Kelvin Teo: It’s an evolutionary stage for the industry. We took a contrarian view. While others said Fintech doesn't need much information, we asked for more documents than banks. Because our next best alternatives were moneylenders charging 48%, SMEs were willing to provide the data. It’s hard to doctor financial statements, bank statements, and tax filings simultaneously. Most of our defaults come from counterparty risk—where the SME’s customers don't pay them—rather than fraud.
Jeremy Au: Why did you decide to enter the payments space?
Kelvin Teo: To lower customer acquisition costs and gain more data. For every ten customers I meet for lending, I might only approve two. With payments, I can keep the other eight as customers. It’s the Square/Block playbook.

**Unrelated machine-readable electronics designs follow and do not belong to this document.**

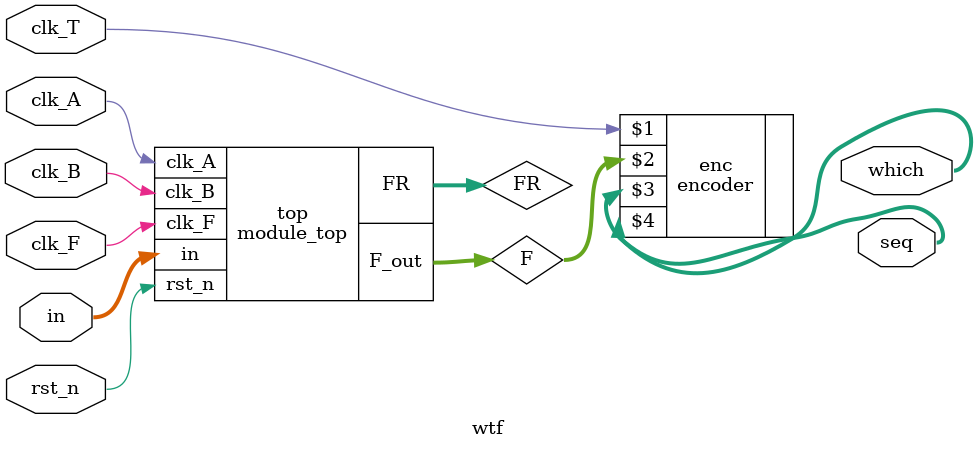
<source format=sv>
`timescale 1ns / 1ps
module module_top
    (
        input clk_A,
        input clk_B,
        input clk_F,
        input [31:0]in,
        input rst_n,
        output [3:0] FR,
        output [31:0] F_out
    );
    wire [31:0] A;
    wire [31:0] B;
    wire [31:0] F;

    module_register regA(.clk(clk_A),.in(in),.rst_n(rst_n),.out(A));
    module_register regB(.clk(clk_B),.in(in),.rst_n(rst_n),.out(B));
    module_register regF(.clk(clk_F),.in(F),.rst_n(rst_n),.out(F_out));
    module_alu alu(A,B,in[3:0],F,FR[0],FR[1],FR[2],FR[3]);
    // trans t(pos,seq);
    // assign which = {1'b1,cnt};
endmodule

module wtf
    (
        input clk_A,
        input clk_B,
        input clk_F,
        input clk_T,
        input [31:0]in,
        input rst_n,
        output[3:0] which,
        output[7:0] seq
    );
    reg [3:0] FR;
    reg [31:0] F;
    module_top top(clk_A,clk_B,clk_F,in,rst_n,FR,F);
    encoder enc(clk_T,F,which,seq);
endmodule



</source>
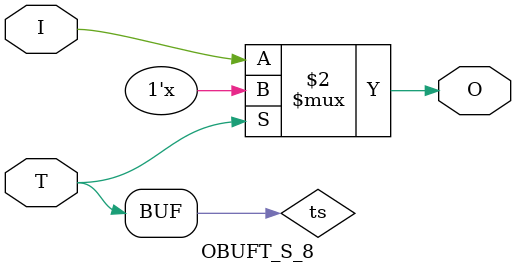
<source format=v>

/*

FUNCTION	: TRI-STATE OUTPUT BUFFER

*/

`celldefine
`timescale  100 ps / 10 ps

module OBUFT_S_8 (O, I, T);

    output O;

    input  I, T;

    or O1 (ts, 1'b0, T);
    bufif0 T1 (O, I, ts);

endmodule

</source>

We acquired CardUp in 2022 because learning the DNA of payments from scratch would take forever. We’ve grown their transaction volume six times in three years. My major lesson there was that the organizational structure is the last thing you should integrate. You should first integrate mindset, culture, and values. Recklessly merging structures is a recipe for losing good people.
Jeremy Au: Can you share a story of a time you’ve been brave?
Kelvin Teo: Right after graduation, MAS introduced new regulations. Many players kept running while they applied for licenses, but we chose to clarify with the MAS. They told us to pause. At the time, we had a term sheet from Sequoia that hadn't closed, two months of runway, and 90% of our business was suddenly in a gray area. I was also getting married and had to tell my parents-in-law I might be jobless. We complied, hired lawyers, and pivoted to "on-balance sheet" lending to survive. Sequoia honored the deal because we were honest with them.
Later, during COVID-19, we were among the first to conduct layoffs. We knew revenue would drop and wanted our team to find jobs at Grab or Amazon before everyone else started laying off. We were destroyed on social media for it, as if we were the only ones failing. But leadership isn't about popularity; it’s about doing the right thing based on values and facts.
Jeremy Au: Thank you, Kelvin, for sharing your journey and these strategic insights.
Kelvin Teo: Thanks for having me, Jeremy.